Q & A

In many ways a resume is a terrible way to show one’s experience and value to a particular role. I thought it would be a good idea to include a question and answer section. This will grow as I think of more questions to add.

Why are you looking for a new job?

I’m not.

Have you ever hired anyone? If so, what do you look for in a candidate?

Yes. I’ve really only ever interviewed people for technical roles (programmers and/or QA). In general I like to know that the person being interviewed is experienced in a way that he/she can get the job done. Having been on both sides of the interview table, I’ve always felt strongly that very specific questions about software are of little value. For example, when someone hands me a snippet of code and asks me to “find the problem,” it does little to demonstrate whether or not I will be a good programmer. I want to know that the candidate is intelligent and resourceful. Any software engineer who entered into the field because he/she simply loves programming and learning will excel. Any programmer who creates software for fun will likely be a great candidate.

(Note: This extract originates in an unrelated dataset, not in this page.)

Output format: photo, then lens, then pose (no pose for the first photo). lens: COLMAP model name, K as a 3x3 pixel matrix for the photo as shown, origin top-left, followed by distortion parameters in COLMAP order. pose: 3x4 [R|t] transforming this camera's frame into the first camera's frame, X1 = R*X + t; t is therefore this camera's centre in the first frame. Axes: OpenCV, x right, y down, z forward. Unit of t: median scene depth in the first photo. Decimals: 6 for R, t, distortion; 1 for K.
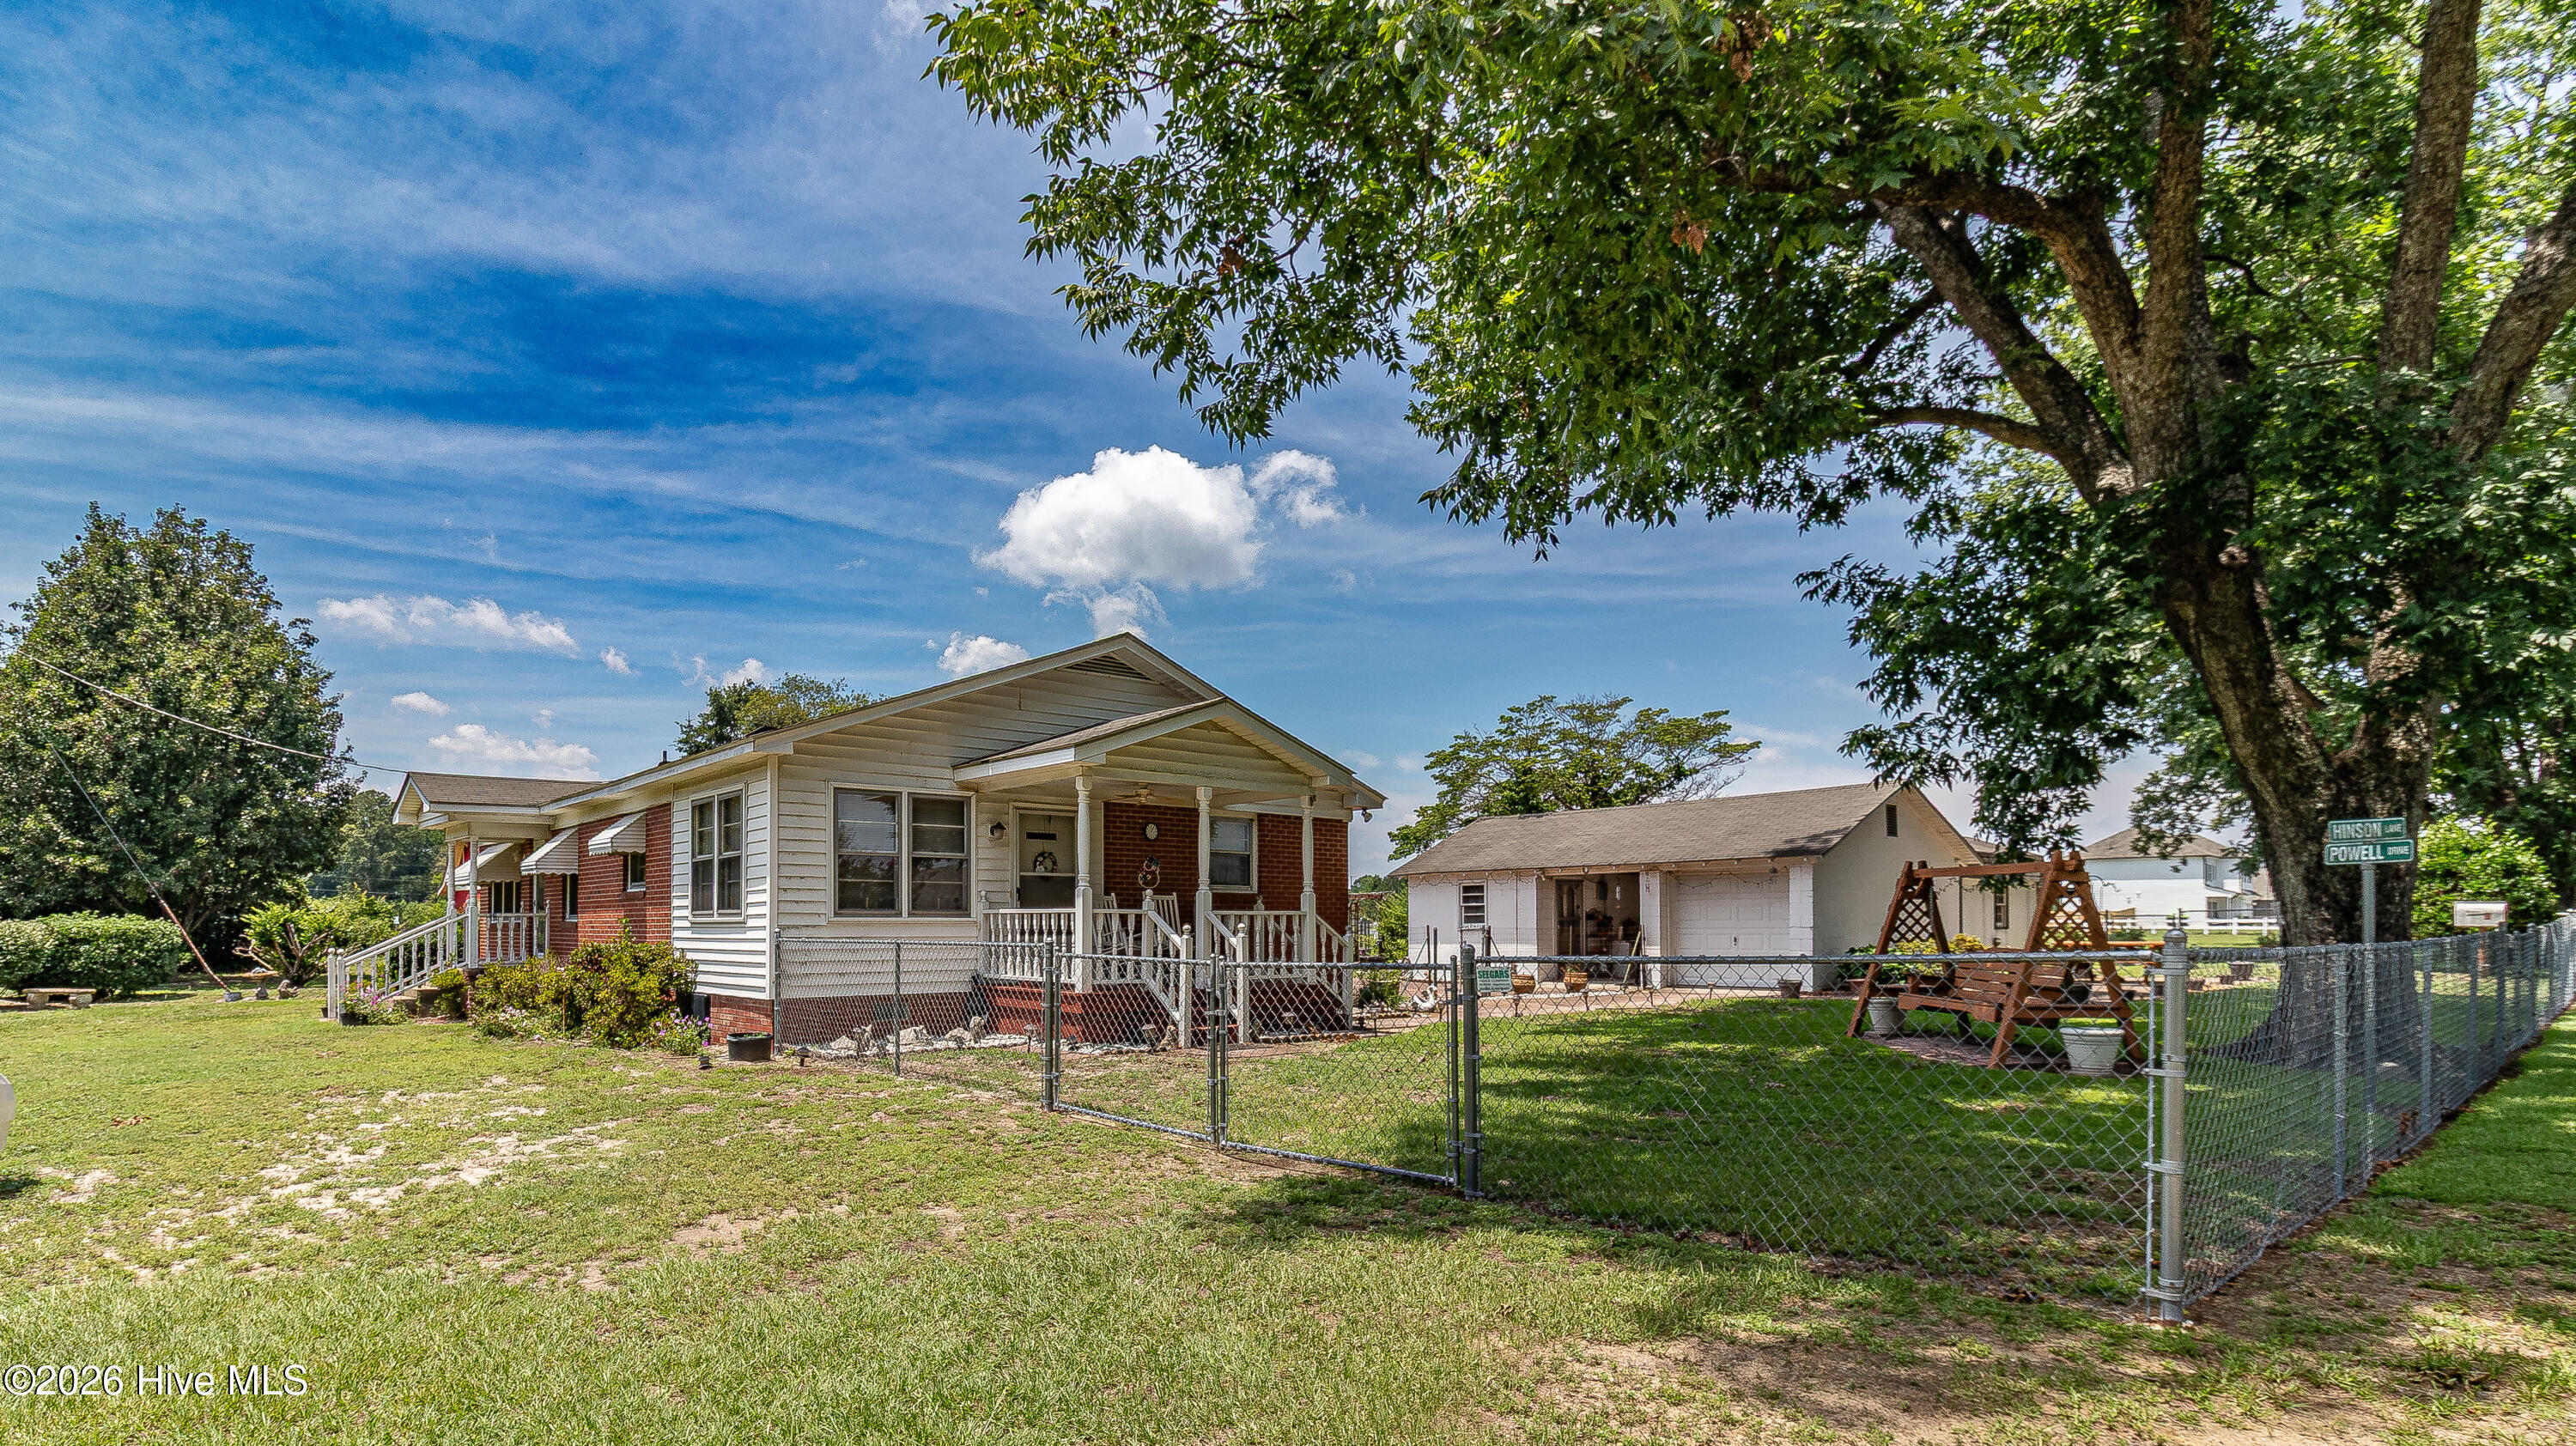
lens RADIAL K [[1353.3, 0, 1174.0], [0, 1353.3, 951.2], [0, 0, 1]] dist [-0.000383, -0.007645]
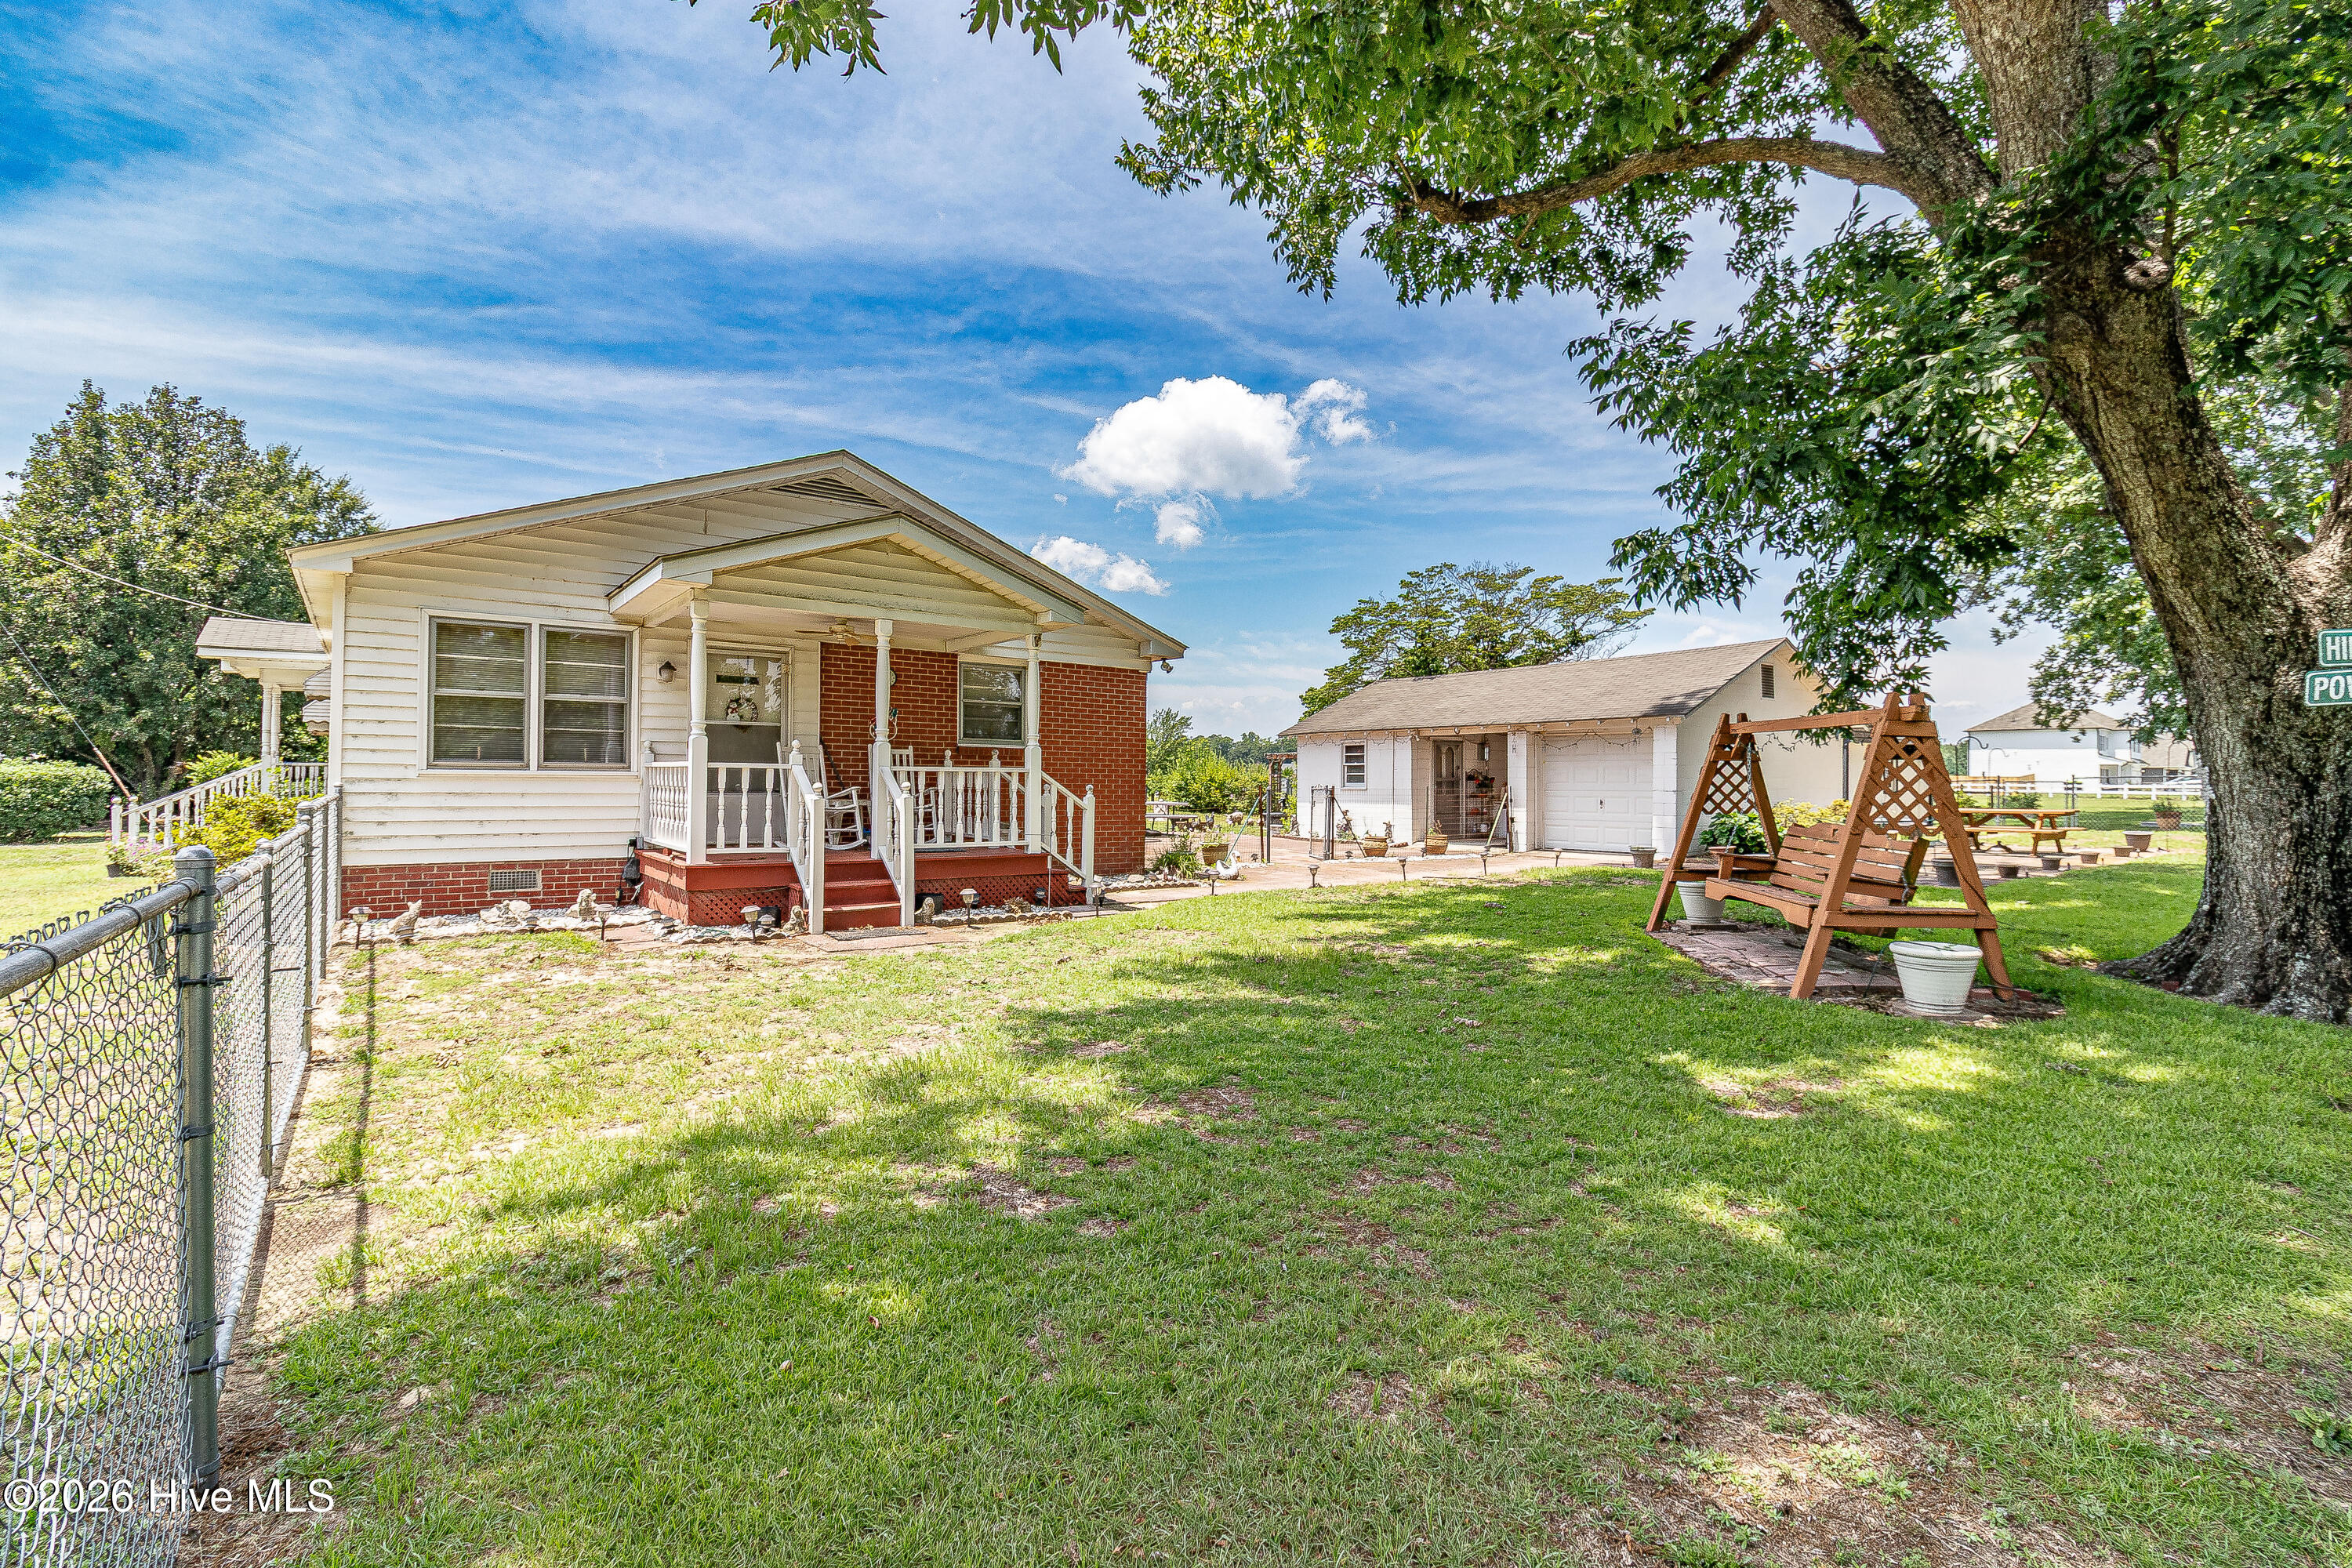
lens RADIAL K [[1110.0, 0, 1184.5], [0, 1110.0, 794.0], [0, 0, 1]] dist [-0.002272, -0.006612]
pose [[0.999208, 0.010907, -0.038267, 0.122682], [-0.011164, 0.999917, -0.006503, -0.005106], [0.038192, 0.006925, 0.999246, 0.161962]]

What programming language do you prefer?

I prefer whatever is best for the job (although I prefer working with Java/Linux/Mac). Often recruiters want to know exactly what languages a software engineer has worked with and how many years of experience in each (and too often I have heard the dreaded question: “back-end or front end?” What does that even mean?). This is really a question that is of little value.

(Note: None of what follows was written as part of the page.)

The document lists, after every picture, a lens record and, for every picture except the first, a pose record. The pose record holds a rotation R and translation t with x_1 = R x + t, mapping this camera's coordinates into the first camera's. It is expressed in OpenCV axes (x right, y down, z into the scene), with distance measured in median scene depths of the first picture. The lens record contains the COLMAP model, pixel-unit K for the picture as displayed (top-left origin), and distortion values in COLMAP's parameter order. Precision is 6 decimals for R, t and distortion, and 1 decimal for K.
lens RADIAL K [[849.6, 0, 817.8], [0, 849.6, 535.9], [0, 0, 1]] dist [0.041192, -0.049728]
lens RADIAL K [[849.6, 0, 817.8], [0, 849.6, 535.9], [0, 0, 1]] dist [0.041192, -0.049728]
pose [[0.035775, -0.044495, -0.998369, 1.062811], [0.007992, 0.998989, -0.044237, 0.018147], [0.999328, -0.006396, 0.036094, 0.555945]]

What matters most is whether or not a software developer is talented and interested enough to apply his or her knowledge to any project using any tools available. Moreover, an interested software engineer is a good software engineer. It is important that the technical team members be prepared to utilize their knowledge to help a project (not simply write code). This means that good engineers are aware of and interested in new developments in the world of software.

What do you look for in a position?

A challenge and a learning opportunity. If my resume indicates that I have 100% of the skills needed to do a job, there is a good chance I will find that job to be a bore. I have the fortune of being in a career which can be as stressful as any, but is more often fun. Software engineering is often like putting together a puzzle, and it isn’t very much fun to build the same puzzle multiple times. Being surrounded by really good/smart people is always beneficial.

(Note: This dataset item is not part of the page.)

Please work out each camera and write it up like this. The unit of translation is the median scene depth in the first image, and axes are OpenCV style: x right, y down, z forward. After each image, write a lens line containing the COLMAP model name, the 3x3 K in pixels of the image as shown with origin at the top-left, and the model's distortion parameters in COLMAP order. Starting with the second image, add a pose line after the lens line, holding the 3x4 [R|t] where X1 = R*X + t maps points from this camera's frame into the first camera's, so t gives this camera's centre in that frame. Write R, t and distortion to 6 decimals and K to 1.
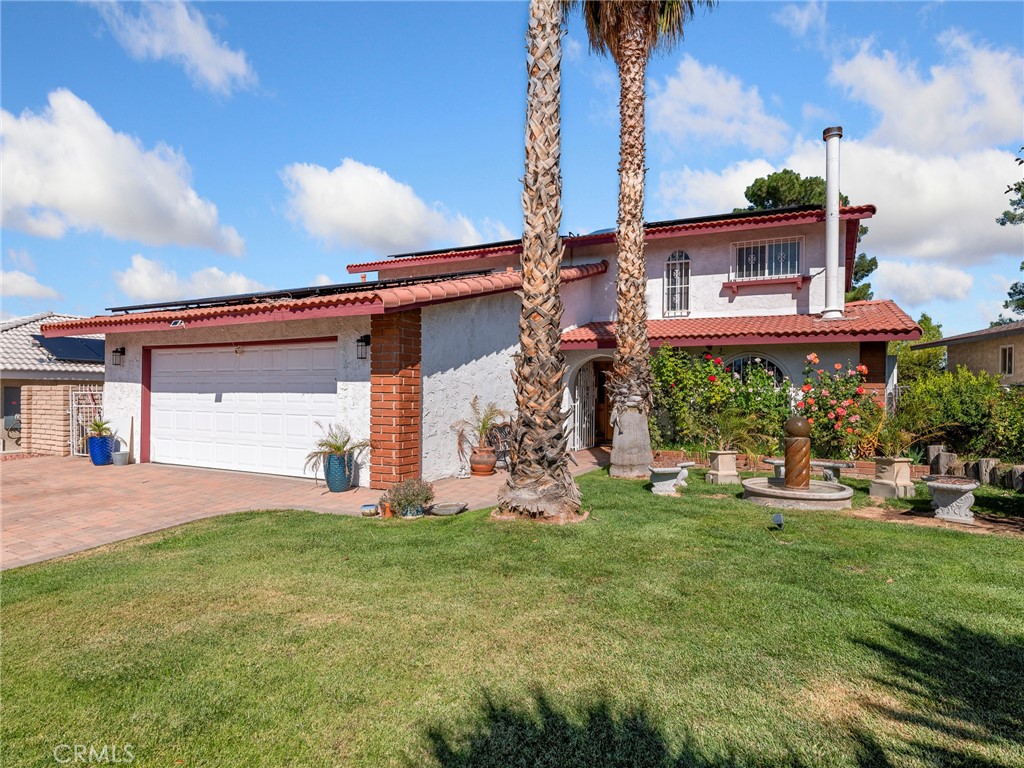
lens RADIAL K [[596.8, 0, 512.0], [0, 596.8, 384.0], [0, 0, 1]] dist [-0.000024, 0.000135]
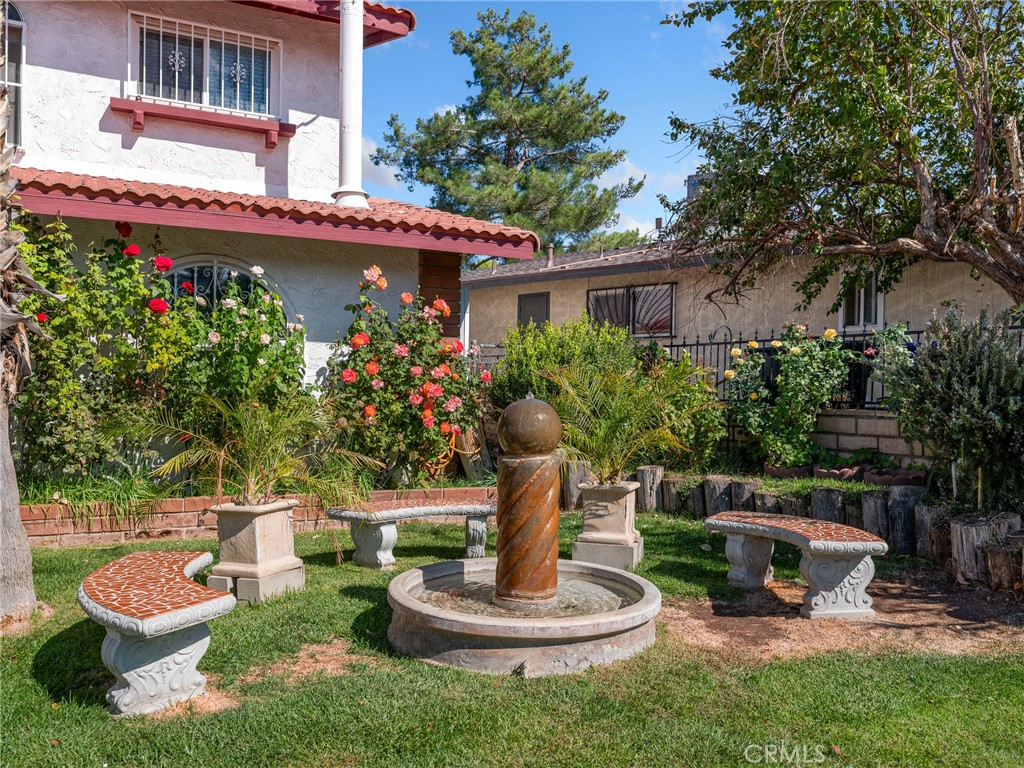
lens RADIAL K [[852.3, 0, 512.0], [0, 852.3, 384.0], [0, 0, 1]] dist [0.012122, -0.000181]
pose [[0.595149, -0.001404, 0.803614, 0.031777], [-0.024112, 0.999517, 0.019603, 0.022580], [-0.803254, -0.031043, 0.594828, 0.456690]]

What is your ideal position?

Although I have seldom heard it used, I really like the job title “Chief Software Architect.” This title implies a high-level lead role with a fair amount of hands-on duties. While I have the desire to continue leading software plans and projects, I wish to stay close to design and development. A Chief Software Architect is someone who must keep up with changing technology and be able to guide software activities for a company. This role would require that I maintain a diverse and current knowledge of software technologies while at the same time continuing to grow as a leader. For the same reasons, a Director of Engineering (software) role is appealing. Designing and developing software is fun–so much so that we (software engineers) sometimes fall in love with the design aspect while losing sight of the end goal (get it done!). Its important to be a pragmatic programmer.

What do you do to keep current?

Read. Learn from smart people. Read. Tinker. Read. Repeat. Listen to podcasts. Read. Introduce new and useful technologies at work. Read. Repeat.

Are you willing to relocate?

No. Raleigh, North Carolina is the best place in the world to live. I may consider moving closer to the ocean, but for now, Raleigh is home.

What do you do for fun?

I have two daughters who keep me busy. I love to run and I try to run 6-10 miles daily. If there is any time left I like to mess around with photography, play guitar, write, mess around with Arduino projects and read.